Maybe caught up in some shit, but good people trying to do good things.
It made me sick to think about the fact that my father was lying about my mother.
I closed my eyes and felt the couch cushions swallow me whole.
I sank into its comfort, closing my eyes and letting my mind spiral.
The questions kept popping up. The mistrust for my father grew.
Tears sprang to my eyes, as I pulled the blanket up to my chin, trying to shield myself from the world as much as possible.
A week and a half. I’d been back a week and a half, and my life was crumbling around me.
Things I knew were concrete facts about my life became nothing but unanswered questions.
Theories, if anything. The man I thought I could trust with my life, I didn’t even trust with my mind any longer.

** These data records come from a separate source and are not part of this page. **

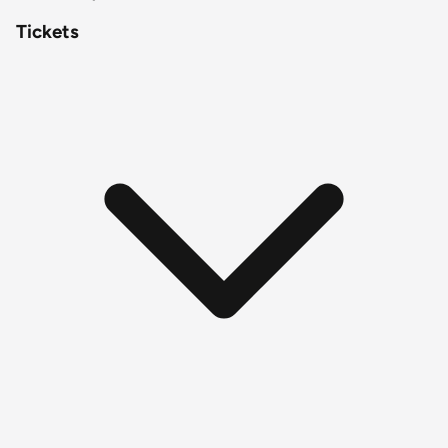
Tickets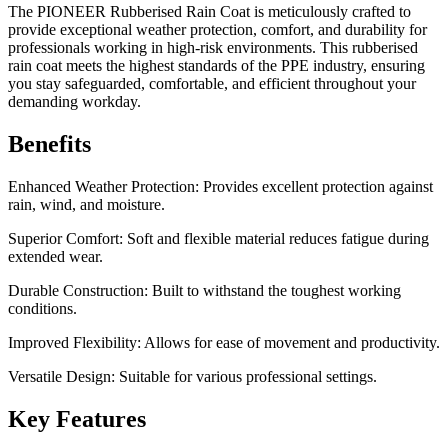
The PIONEER Rubberised Rain Coat is meticulously crafted to
provide exceptional weather protection, comfort, and durability for
professionals working in high-risk environments. This rubberised
rain coat meets the highest standards of the PPE industry, ensuring
you stay safeguarded, comfortable, and efficient throughout your
demanding workday.
Benefits
Enhanced Weather Protection: Provides excellent protection against
rain, wind, and moisture.
Superior Comfort: Soft and flexible material reduces fatigue during
extended wear.
Durable Construction: Built to withstand the toughest working
conditions.
Improved Flexibility: Allows for ease of movement and productivity.
Versatile Design: Suitable for various professional settings.
Key Features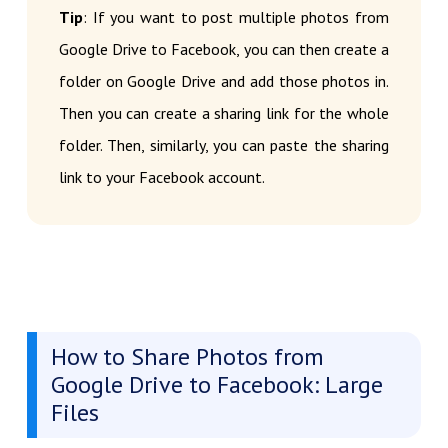
Tip
: If you want to post multiple photos from
Google Drive to Facebook, you can then create a
folder on Google Drive and add those photos in.
Then you can create a sharing link for the whole
folder. Then, similarly, you can paste the sharing
link to your Facebook account.
How to Share Photos from
Google Drive to Facebook: Large
Files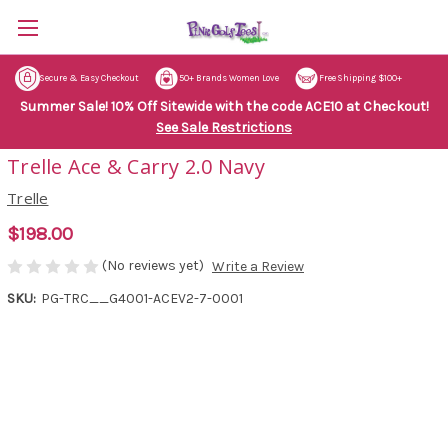
Secure & Easy Checkout
50+ Brands Women Love
Free Shipping $100+
Summer Sale! 10% Off Sitewide with the code ACE10 at Checkout!
See Sale Restrictions
Trelle Ace & Carry 2.0 Navy
Trelle
$198.00
(No reviews yet)
Write a Review
SKU:
PG-TRC__G4001-ACEV2-7-0001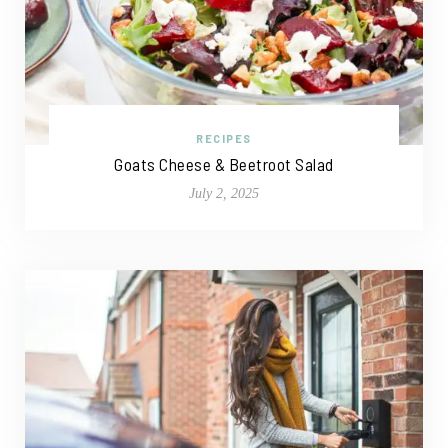
RECIPES
Goats Cheese & Beetroot Salad
July 2, 2025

And the men my father taught me my entire life never to trust were the men I trusted more than my own conscience.
Despite Stone’s rugged and gruff demeanor, I had more faith in him than my father. I placed more stock in his word than my own damn father’s. It made me sick to my stomach and yet somehow made a sick bit of sense.
My father was prejudiced against motorcycles crews.
And I was almost certain it had something to do with my mother as a person and not her death.